# Ladies Navy Hunting Jacket



## becca1305 (15 March 2011)

Anyone got any ideas of best makes etc for ladies navy hunting jackets?
Needs to be relatively long (hate getting a cold back!). Would consider thin or thick as can just add layers as needed!


----------



## Countrygirl (15 March 2011)

Caldene, Weatherall or Mears. Much better off with a heavier weight wool, as they are likely to last longer - they won't snag or tear too easily, and keep out the elements better.
Alternatively if you want an extra long one contact someone like Calcutts who do made to measure.


----------



## rossiroo (15 March 2011)

I have 2 mears jackets one for fat/cold days and a smaller one for thin/hot days. They are both pure wool and have lasted v well. They are very flattering and the heavyweight one is particulaly long. I was lucky to get the heavy one for a good price from e-bay, a real bargain!


----------



## Daddy_Long_Legs (17 March 2011)

I have an Oliver Brown hunt coat, I got it 2nd hand off ebay and I love it.
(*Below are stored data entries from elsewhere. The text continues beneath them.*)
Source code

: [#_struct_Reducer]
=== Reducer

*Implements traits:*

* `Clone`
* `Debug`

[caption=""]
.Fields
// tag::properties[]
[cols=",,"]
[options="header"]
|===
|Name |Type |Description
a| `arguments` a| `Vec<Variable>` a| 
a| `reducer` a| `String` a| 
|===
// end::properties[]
Keeps me very toasty.


----------



## Darkly_Dreaming_Dex (17 March 2011)

I love my Alexander James jacket- it even has a permatex lining to keep the wind and rain out


----------



## marmalade76 (17 March 2011)

I have two black ones that don't fit me (one too big, one too small). PM if interested.


----------



## josie_s (17 March 2011)

I have a Mears thick one, its lovely and not short by any means but I am fairly sure that if you contact your local Mears stockist you would be able to get one made slightly longer?


----------



## TJP (17 March 2011)

I have a mears one, I'm 5'7" and length wise it's great.  It's also a really nice shape.


----------



## BenceyJ (20 March 2011)

Have a look on www.foxyattire.co.uk they have lots of nice hunt coats and tweeds.  Also a good lot of saddlebags etc.


----------



## icemaiden113 (22 March 2011)

Can certainly recommend Foxyattire! Will be using them shortly as I need a new stock for next season and a new jacket if the OH will let me!


----------



## becca1305 (23 March 2011)

thanks guys will check these out


----------



## becca1305 (24 March 2011)

PS. Marmalade I would be interested but I have a navy hat


----------